Stored data entries
---+---

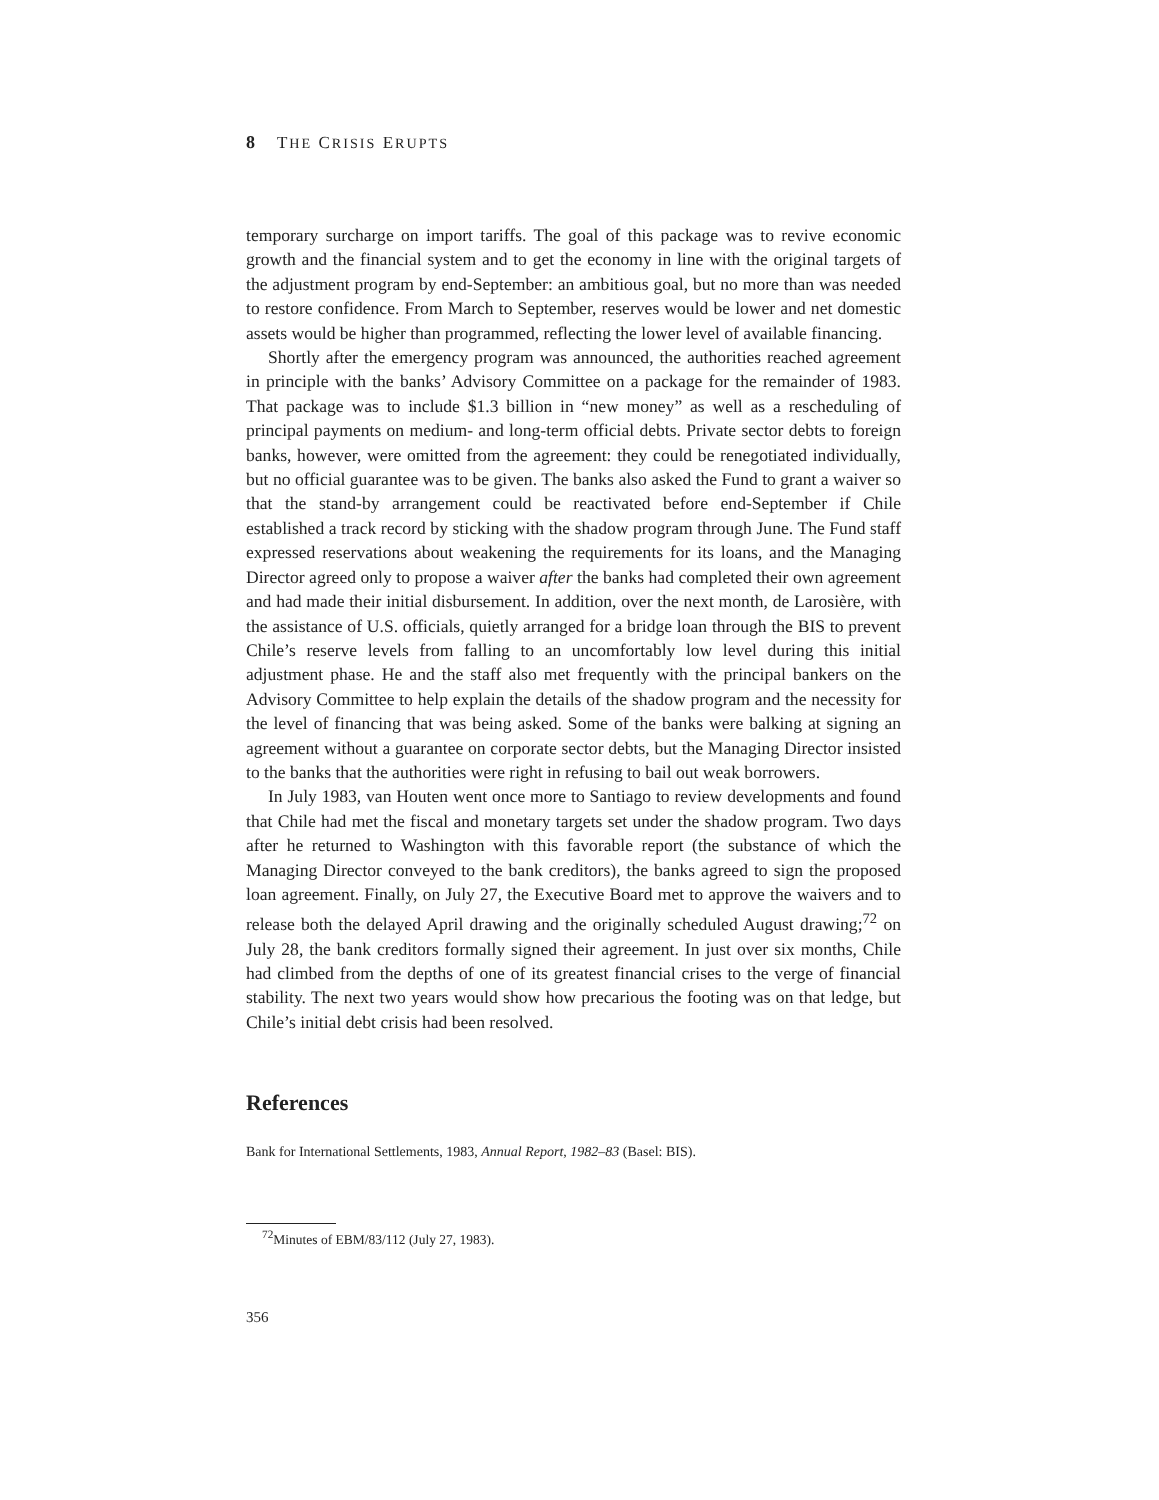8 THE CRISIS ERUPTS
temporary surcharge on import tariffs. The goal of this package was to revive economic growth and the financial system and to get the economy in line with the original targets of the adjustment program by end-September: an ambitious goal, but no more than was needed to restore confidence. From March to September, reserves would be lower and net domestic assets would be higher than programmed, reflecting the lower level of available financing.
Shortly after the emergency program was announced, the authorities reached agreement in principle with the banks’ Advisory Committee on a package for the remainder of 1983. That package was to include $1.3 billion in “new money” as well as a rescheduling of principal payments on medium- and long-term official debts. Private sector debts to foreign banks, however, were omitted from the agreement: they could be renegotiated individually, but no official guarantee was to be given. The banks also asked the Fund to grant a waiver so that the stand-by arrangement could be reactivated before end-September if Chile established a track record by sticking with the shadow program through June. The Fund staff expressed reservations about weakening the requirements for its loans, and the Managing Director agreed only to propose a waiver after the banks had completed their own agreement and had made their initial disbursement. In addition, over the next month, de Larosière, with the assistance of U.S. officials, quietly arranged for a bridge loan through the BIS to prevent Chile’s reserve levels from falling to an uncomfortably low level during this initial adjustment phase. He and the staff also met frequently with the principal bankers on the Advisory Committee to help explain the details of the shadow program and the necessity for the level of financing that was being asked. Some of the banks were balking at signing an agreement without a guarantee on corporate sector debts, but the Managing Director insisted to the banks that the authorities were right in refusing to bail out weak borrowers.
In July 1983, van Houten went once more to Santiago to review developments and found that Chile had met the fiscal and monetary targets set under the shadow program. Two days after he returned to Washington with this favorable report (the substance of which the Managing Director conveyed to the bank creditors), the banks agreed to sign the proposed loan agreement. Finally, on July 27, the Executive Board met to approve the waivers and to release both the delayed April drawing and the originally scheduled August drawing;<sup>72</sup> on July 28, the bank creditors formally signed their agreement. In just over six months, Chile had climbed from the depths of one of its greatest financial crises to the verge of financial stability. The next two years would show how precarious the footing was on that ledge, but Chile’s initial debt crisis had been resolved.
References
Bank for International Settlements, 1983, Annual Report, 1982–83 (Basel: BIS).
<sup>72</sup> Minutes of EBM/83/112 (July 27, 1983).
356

---+---

Aim of the task |
Your answer must be the records above, copied exactly, with no pictures.

Answer box |
8 THE CRISIS ERUPTS
temporary surcharge on import tariffs. The goal of this package was to revive economic growth and the financial system and to get the economy in line with the original targets of the adjustment program by end-September: an ambitious goal, but no more than was needed to restore confidence. From March to September, reserves would be lower and net domestic assets would be higher than programmed, reflecting the lower level of available financing.
Shortly after the emergency program was announced, the authorities reached agreement in principle with the banks’ Advisory Committee on a package for the remainder of 1983. That package was to include $1.3 billion in “new money” as well as a rescheduling of principal payments on medium- and long-term official debts. Private sector debts to foreign banks, however, were omitted from the agreement: they could be renegotiated individually, but no official guarantee was to be given. The banks also asked the Fund to grant a waiver so that the stand-by arrangement could be reactivated before end-September if Chile established a track record by sticking with the shadow program through June. The Fund staff expressed reservations about weakening the requirements for its loans, and the Managing Director agreed only to propose a waiver after the banks had completed their own agreement and had made their initial disbursement. In addition, over the next month, de Larosière, with the assistance of U.S. officials, quietly arranged for a bridge loan through the BIS to prevent Chile’s reserve levels from falling to an uncomfortably low level during this initial adjustment phase. He and the staff also met frequently with the principal bankers on the Advisory Committee to help explain the details of the shadow program and the necessity for the level of financing that was being asked. Some of the banks were balking at signing an agreement without a guarantee on corporate sector debts, but the Managing Director insisted to the banks that the authorities were right in refusing to bail out weak borrowers.
In July 1983, van Houten went once more to Santiago to review developments and found that Chile had met the fiscal and monetary targets set under the shadow program. Two days after he returned to Washington with this favorable report (the substance of which the Managing Director conveyed to the bank creditors), the banks agreed to sign the proposed loan agreement. Finally, on July 27, the Executive Board met to approve the waivers and to release both the delayed April drawing and the originally scheduled August drawing;<sup>72</sup> on July 28, the bank creditors formally signed their agreement. In just over six months, Chile had climbed from the depths of one of its greatest financial crises to the verge of financial stability. The next two years would show how precarious the footing was on that ledge, but Chile’s initial debt crisis had been resolved.
References
Bank for International Settlements, 1983, Annual Report, 1982–83 (Basel: BIS).
<sup>72</sup> Minutes of EBM/83/112 (July 27, 1983).
356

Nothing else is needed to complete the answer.